# Knowing when the sales are on...



## mamici (Apr 1, 2020)

Hi peeps, reading through some posts I've inferred that sometimes the big boys offer big sales, like perhaps NI offering 50% off Kontakt in the summer, or Black Friday sales (sort of thing).

Is there a discussion in this forum (or other online resource) where we can sign up to get notified when important sales are on?


----------



## doctoremmet (Apr 1, 2020)

It’s typically announced in the two DEALS threads.


----------



## ReelToLogic (Apr 1, 2020)

You can also keep an eye on this thread over on the KVR forum:
https://www.kvraudio.com/forum/viewtopic.php?f=43&t=262151&hilit=Bluetech+audio&start=15495

And REKKERD has a nice listing that includes info about when each sale ends:
https://rekkerd.org/deals-deals-deals/


----------



## Jeremy Spencer (Apr 1, 2020)

You can also visit the websites of developers you’re interested in, and sign up for their newsletters. Or like me, obsessively check the “Deals” threads.


----------



## d.healey (Apr 1, 2020)

SampleLibraryReview's deal compressor is another good resource









Music Software News & Sales for October 24, 2022 - Deal Compressor Show - Sample Library Review


Sample Library, Virtual Instruments, and Plug-in Deals Each week we recap all the music software deals on our radar. Deal Compressor links here: http://bit.ly/DealCompressor NEW RELEASES AVANT: Modern Keys by Heavyocity $99 (reg $119) https://bit.ly/3TksfsO 33% OFF Caprakan by MNTRA...

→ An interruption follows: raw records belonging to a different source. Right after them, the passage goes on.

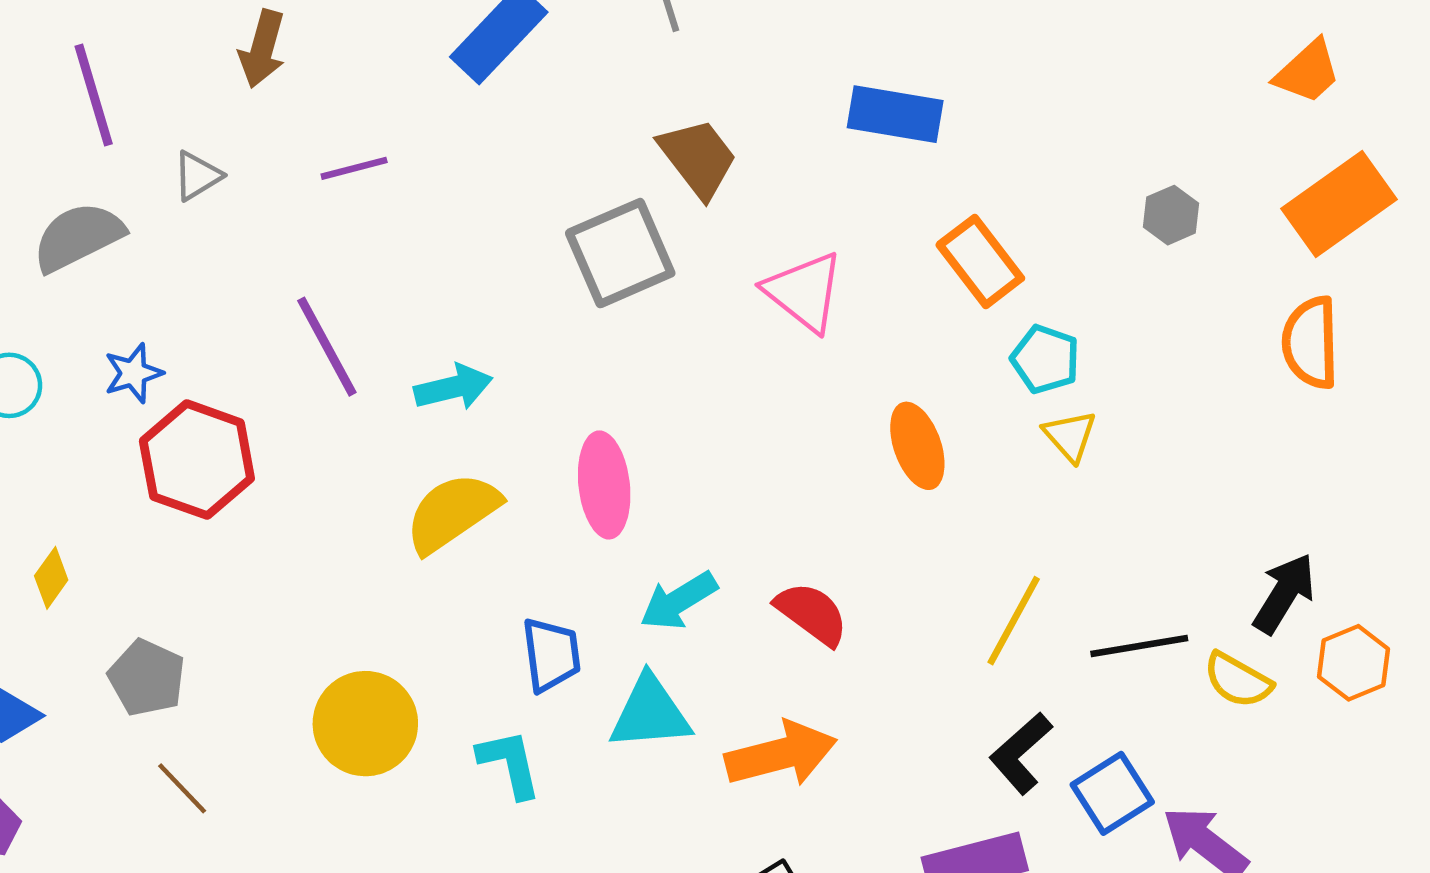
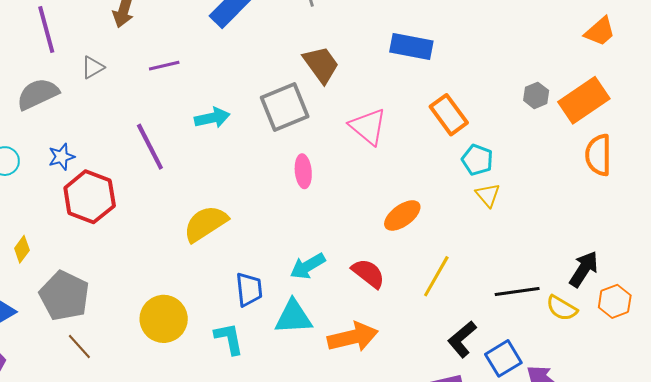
orange rectangle: (1339, 204) -> (584, 100), moved
cyan arrow: (453, 387) -> (212, 118), moved
orange ellipse: (917, 446) -> (402, 215), moved, turned 72
pink ellipse: (604, 485) -> (303, 171), moved, size x0.7
yellow line: (1014, 621) -> (436, 276), moved
gray pentagon: (147, 678) -> (64, 296), size x1.4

www.samplelibraryreview.com


----------



## mamici (Apr 1, 2020)

Thanks guys, I've checked all these out and all very helpful, aside from the fact there's so much stuff out there... didn't realize the market was so saturated, won't be easy narrowing options down!


----------



## doctoremmet (Apr 1, 2020)

mamici said:


> Thanks guys, I've checked all these out and all very helpful, aside from the fact there's so much stuff out there... didn't realize the market was so saturated, won't be easy narrowing options down!


One way to achieve that is to read some of the longer threads right here. There appears to be some common ground on what are good libraries and how one can gradually build a collection of useful stuff. Oh and what some of the caveats are as well (GAS related).


----------